>>

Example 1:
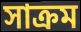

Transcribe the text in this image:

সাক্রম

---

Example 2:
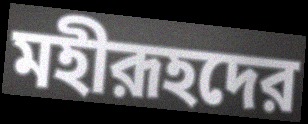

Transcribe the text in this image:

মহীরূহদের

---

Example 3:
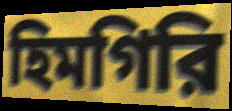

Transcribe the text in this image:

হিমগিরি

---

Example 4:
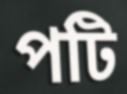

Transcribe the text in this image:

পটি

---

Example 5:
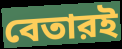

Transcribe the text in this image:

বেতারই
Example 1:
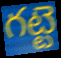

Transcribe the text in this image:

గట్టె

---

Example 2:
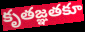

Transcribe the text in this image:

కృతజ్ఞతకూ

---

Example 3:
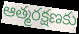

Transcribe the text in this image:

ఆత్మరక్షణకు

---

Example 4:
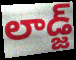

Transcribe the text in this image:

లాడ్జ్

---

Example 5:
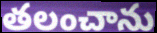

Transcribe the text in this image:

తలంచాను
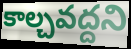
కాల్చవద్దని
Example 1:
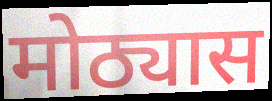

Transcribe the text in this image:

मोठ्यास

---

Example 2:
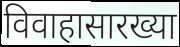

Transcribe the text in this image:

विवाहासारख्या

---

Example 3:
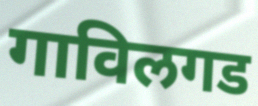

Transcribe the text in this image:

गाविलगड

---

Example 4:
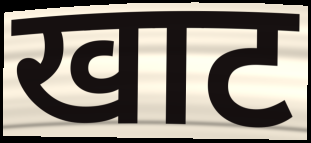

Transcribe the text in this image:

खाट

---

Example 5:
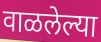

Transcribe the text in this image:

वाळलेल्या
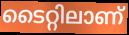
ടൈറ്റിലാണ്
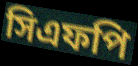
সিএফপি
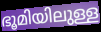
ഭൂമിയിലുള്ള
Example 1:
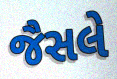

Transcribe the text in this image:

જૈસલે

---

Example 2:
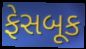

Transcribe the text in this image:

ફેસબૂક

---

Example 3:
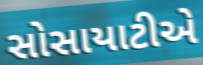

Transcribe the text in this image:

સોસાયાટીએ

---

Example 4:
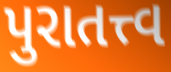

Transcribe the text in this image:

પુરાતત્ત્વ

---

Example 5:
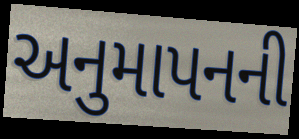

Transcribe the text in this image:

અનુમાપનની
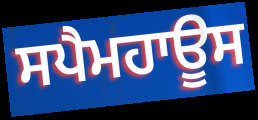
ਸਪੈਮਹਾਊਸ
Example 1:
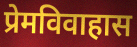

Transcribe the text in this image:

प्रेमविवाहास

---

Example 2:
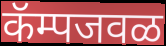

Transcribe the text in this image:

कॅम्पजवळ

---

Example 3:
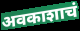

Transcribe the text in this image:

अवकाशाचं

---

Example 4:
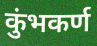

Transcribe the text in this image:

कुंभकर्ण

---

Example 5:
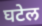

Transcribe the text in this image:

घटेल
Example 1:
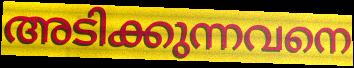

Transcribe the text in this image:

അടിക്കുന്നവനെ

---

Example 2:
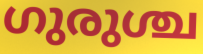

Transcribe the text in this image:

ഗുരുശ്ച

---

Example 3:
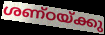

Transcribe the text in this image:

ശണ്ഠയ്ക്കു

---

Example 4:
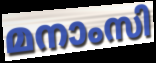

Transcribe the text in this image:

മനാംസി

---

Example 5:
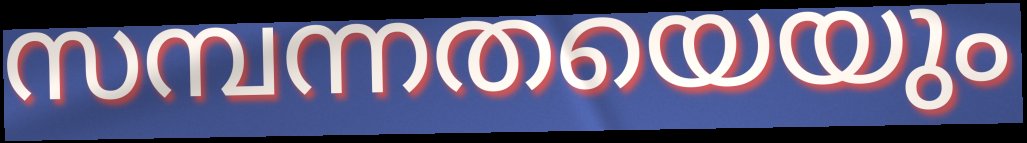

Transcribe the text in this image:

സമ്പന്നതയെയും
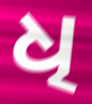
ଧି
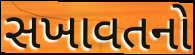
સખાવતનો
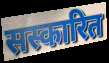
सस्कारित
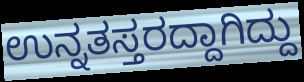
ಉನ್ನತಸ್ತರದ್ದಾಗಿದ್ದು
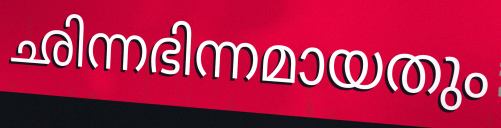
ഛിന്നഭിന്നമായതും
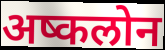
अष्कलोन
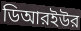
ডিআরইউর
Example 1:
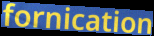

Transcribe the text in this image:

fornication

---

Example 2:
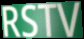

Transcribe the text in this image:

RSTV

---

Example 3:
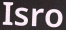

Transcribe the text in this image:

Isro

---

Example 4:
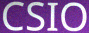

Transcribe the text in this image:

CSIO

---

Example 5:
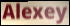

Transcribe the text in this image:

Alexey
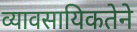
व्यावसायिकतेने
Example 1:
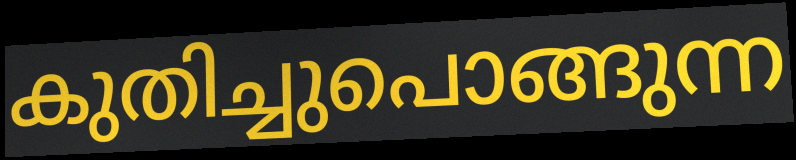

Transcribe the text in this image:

<<

**Problem statement**. The copy you output must match the entries above exactly, except that it has no pictures.

**Result of this exercise**.
Example 1:

Transcribe the text in this image:

সাক্রম

---

Example 2:

Transcribe the text in this image:

মহীরূহদের

---

Example 3:

Transcribe the text in this image:

হিমগিরি

---

Example 4:

Transcribe the text in this image:

পটি

---

Example 5:

Transcribe the text in this image:

বেতারই
Example 1:

Transcribe the text in this image:

గట్టె

---

Example 2:

Transcribe the text in this image:

కృతజ్ఞతకూ

---

Example 3:

Transcribe the text in this image:

ఆత్మరక్షణకు

---

Example 4:

Transcribe the text in this image:

లాడ్జ్

---

Example 5:

Transcribe the text in this image:

తలంచాను
కాల్చవద్దని
Example 1:

Transcribe the text in this image:

मोठ्यास

---

Example 2:

Transcribe the text in this image:

विवाहासारख्या

---

Example 3:

Transcribe the text in this image:

गाविलगड

---

Example 4:

Transcribe the text in this image:

खाट

---

Example 5:

Transcribe the text in this image:

वाळलेल्या
ടൈറ്റിലാണ്
সিএফপি
ഭൂമിയിലുള്ള
Example 1:

Transcribe the text in this image:

જૈસલે

---

Example 2:

Transcribe the text in this image:

ફેસબૂક

---

Example 3:

Transcribe the text in this image:

સોસાયાટીએ

---

Example 4:

Transcribe the text in this image:

પુરાતત્ત્વ

---

Example 5:

Transcribe the text in this image:

અનુમાપનની
ਸਪੈਮਹਾਊਸ
Example 1:

Transcribe the text in this image:

प्रेमविवाहास

---

Example 2:

Transcribe the text in this image:

कॅम्पजवळ

---

Example 3:

Transcribe the text in this image:

अवकाशाचं

---

Example 4:

Transcribe the text in this image:

कुंभकर्ण

---

Example 5:

Transcribe the text in this image:

घटेल
Example 1:

Transcribe the text in this image:

അടിക്കുന്നവനെ

---

Example 2:

Transcribe the text in this image:

ഗുരുശ്ച

---

Example 3:

Transcribe the text in this image:

ശണ്ഠയ്ക്കു

---

Example 4:

Transcribe the text in this image:

മനാംസി

---

Example 5:

Transcribe the text in this image:

സമ്പന്നതയെയും
ଧି
સખાવતનો
सस्कारित
ಉನ್ನತಸ್ತರದ್ದಾಗಿದ್ದು
ഛിന്നഭിന്നമായതും
अष्कलोन
ডিআরইউর
Example 1:

Transcribe the text in this image:

fornication

---

Example 2:

Transcribe the text in this image:

RSTV

---

Example 3:

Transcribe the text in this image:

Isro

---

Example 4:

Transcribe the text in this image:

CSIO

---

Example 5:

Transcribe the text in this image:

Alexey
व्यावसायिकतेने
Example 1:

Transcribe the text in this image:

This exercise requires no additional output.